# PU Leather Case for Kindle 3 from Deal Extreme



## r1chard (Oct 25, 2010)

Anyone looking for cheap K3 case?
I just got one from CrazyOnDigital (see thread here->>http://www.kboards.com/index.php/topic,39774.0.html)
but later on I discovered DealExtreme also has a few









Protective PU Leather Case for Kindle 3 - Black
http://www.dealextreme.com/details.dx/sku.49301
















Protection PU Leather Case with Money & Cards Compartments for Kindle 3
Black - http://www.dealextreme.com/details.dx/sku.49303
Pink - http://www.dealextreme.com/details.dx/sku.49302

Note: DealExtreme (DX) is based in Hong Kong. 
Worldwide Shipping is free, with tracking number if >$20 I think (I'm not sure)
Items usually take 2 weeks to get in US/Canada once mailed from HK.
However it might take several days to process orders, say 2-5 days.
I used to buy flash carts from them when Nintendo DS was still in.. hehe.

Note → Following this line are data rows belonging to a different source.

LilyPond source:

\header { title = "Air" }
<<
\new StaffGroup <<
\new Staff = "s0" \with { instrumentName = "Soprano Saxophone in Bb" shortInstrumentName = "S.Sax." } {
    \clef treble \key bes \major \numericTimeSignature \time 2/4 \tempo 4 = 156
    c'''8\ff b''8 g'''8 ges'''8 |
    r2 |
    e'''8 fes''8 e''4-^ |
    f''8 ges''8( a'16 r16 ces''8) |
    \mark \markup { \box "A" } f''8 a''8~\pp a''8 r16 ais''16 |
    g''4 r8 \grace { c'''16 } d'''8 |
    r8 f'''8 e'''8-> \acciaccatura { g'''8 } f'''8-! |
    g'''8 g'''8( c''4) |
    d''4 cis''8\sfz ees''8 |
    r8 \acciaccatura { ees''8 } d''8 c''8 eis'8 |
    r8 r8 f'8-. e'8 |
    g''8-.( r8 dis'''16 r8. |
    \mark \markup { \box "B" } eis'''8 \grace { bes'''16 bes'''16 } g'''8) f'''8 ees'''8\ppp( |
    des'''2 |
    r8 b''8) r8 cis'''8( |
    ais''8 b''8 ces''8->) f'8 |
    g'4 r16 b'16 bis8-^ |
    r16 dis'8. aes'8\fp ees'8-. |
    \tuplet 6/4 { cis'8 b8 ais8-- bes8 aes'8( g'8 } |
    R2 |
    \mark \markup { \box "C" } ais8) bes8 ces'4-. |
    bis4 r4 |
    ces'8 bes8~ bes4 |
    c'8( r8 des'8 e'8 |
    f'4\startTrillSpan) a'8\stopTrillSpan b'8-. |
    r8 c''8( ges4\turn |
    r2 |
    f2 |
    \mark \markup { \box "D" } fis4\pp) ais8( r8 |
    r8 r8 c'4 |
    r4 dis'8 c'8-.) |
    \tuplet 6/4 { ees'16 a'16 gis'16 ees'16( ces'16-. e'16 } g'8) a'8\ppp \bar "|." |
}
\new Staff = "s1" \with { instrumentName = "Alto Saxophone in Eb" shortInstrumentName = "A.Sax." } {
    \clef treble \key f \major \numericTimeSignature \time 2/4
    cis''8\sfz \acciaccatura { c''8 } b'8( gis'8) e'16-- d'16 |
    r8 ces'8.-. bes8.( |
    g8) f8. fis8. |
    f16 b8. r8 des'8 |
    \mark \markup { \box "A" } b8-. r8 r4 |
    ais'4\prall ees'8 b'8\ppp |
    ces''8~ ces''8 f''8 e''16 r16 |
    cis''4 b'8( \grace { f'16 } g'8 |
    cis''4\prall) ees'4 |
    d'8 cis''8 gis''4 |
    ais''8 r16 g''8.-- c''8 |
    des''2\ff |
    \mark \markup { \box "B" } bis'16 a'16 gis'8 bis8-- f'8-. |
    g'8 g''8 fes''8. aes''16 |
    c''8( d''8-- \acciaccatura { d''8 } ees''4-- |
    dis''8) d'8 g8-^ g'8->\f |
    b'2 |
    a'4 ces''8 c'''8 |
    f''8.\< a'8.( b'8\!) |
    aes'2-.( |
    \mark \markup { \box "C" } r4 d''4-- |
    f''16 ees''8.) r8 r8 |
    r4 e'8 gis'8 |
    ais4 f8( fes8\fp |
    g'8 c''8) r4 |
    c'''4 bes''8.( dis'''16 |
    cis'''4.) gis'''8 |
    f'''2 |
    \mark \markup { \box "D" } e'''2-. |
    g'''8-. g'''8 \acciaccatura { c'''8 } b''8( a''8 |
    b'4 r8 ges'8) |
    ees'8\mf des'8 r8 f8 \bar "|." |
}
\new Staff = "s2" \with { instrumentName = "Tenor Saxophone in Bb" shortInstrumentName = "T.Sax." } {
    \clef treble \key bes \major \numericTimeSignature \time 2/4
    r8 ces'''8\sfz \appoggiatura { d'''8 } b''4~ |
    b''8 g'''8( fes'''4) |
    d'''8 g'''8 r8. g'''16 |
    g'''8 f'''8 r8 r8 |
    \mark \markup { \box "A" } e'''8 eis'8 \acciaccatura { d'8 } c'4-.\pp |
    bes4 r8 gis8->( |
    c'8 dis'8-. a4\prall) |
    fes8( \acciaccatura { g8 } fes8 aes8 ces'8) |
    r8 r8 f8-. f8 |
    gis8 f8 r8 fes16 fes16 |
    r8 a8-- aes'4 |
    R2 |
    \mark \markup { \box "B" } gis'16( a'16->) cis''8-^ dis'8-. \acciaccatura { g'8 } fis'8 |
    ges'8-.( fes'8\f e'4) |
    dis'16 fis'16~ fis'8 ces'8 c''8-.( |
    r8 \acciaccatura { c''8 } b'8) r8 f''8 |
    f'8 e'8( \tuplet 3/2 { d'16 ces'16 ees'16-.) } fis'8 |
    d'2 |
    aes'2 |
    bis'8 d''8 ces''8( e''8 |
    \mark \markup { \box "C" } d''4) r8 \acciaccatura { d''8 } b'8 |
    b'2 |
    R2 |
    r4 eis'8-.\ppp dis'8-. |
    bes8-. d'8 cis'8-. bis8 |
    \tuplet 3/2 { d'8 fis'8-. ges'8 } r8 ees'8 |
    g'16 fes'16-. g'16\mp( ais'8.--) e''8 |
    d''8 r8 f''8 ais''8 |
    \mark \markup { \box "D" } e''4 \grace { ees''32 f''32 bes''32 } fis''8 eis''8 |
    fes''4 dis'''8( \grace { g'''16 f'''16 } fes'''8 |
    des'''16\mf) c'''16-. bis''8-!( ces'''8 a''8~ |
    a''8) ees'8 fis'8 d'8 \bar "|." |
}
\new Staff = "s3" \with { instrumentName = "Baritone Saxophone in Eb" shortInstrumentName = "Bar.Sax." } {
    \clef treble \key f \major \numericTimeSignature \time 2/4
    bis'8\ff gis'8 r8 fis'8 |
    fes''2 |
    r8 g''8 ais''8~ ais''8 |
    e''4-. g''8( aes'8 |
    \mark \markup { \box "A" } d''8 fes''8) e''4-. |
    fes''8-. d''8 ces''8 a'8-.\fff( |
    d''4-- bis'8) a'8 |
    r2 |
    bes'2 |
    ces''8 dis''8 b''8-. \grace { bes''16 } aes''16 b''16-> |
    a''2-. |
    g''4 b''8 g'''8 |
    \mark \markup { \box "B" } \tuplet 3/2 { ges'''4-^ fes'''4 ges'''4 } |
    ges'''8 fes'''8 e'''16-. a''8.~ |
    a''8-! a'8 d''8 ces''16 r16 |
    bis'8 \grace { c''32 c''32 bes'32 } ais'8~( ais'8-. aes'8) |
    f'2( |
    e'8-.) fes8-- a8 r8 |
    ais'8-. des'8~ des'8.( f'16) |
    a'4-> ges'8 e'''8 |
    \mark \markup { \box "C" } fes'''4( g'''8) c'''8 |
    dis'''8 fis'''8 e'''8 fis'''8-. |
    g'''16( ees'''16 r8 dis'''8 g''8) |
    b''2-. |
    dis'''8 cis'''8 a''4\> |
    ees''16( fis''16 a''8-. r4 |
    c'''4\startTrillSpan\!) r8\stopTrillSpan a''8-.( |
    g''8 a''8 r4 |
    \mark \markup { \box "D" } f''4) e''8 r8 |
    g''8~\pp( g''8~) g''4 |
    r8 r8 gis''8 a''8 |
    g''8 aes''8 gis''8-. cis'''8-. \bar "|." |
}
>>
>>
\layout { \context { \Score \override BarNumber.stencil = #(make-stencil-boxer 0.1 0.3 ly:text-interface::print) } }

Based on the photos, _I'm guessing_ the inside support (straps/garters) are better placed than in CrazyOnDigital cover.


----------



## SilverMaple (Oct 20, 2010)

I have one of these; paid a bit more for it to get it from a US seller, but it's the same thing.  A nice, basic cover, and the straps hold the Kindle securely.  Spend a few extra dollars to get the leather one instead of the leather-look one.  Mine is leather and purple and works well.

I want an Oberon, but this works fine until I can save up my shekels for an expensive one!


----------



## monkeyboy (Oct 26, 2010)

FYI. I have recently received one of these cases from dealextreme.com and for the price of $9.30 (including shipping from what looks like Shanghai) this nice case is a "no-brainer". It is light with a soft, leather(ette?) cover, it holds the Kindle securely, it protects the screen and the Kindle can be easily used without removing it from the case (the cover can be folded back and secured in place with the magnetic catch) - although I prefer to read it "naked".

Up until now I have been traveling with my Kindle in a padded envelope but this is much better and somewhat more elegant... . Delivery time was almost 3 weeks from the time of ordering. This is the one I purchased - http://www.dealextreme.com/details.dx/sku.49301


----------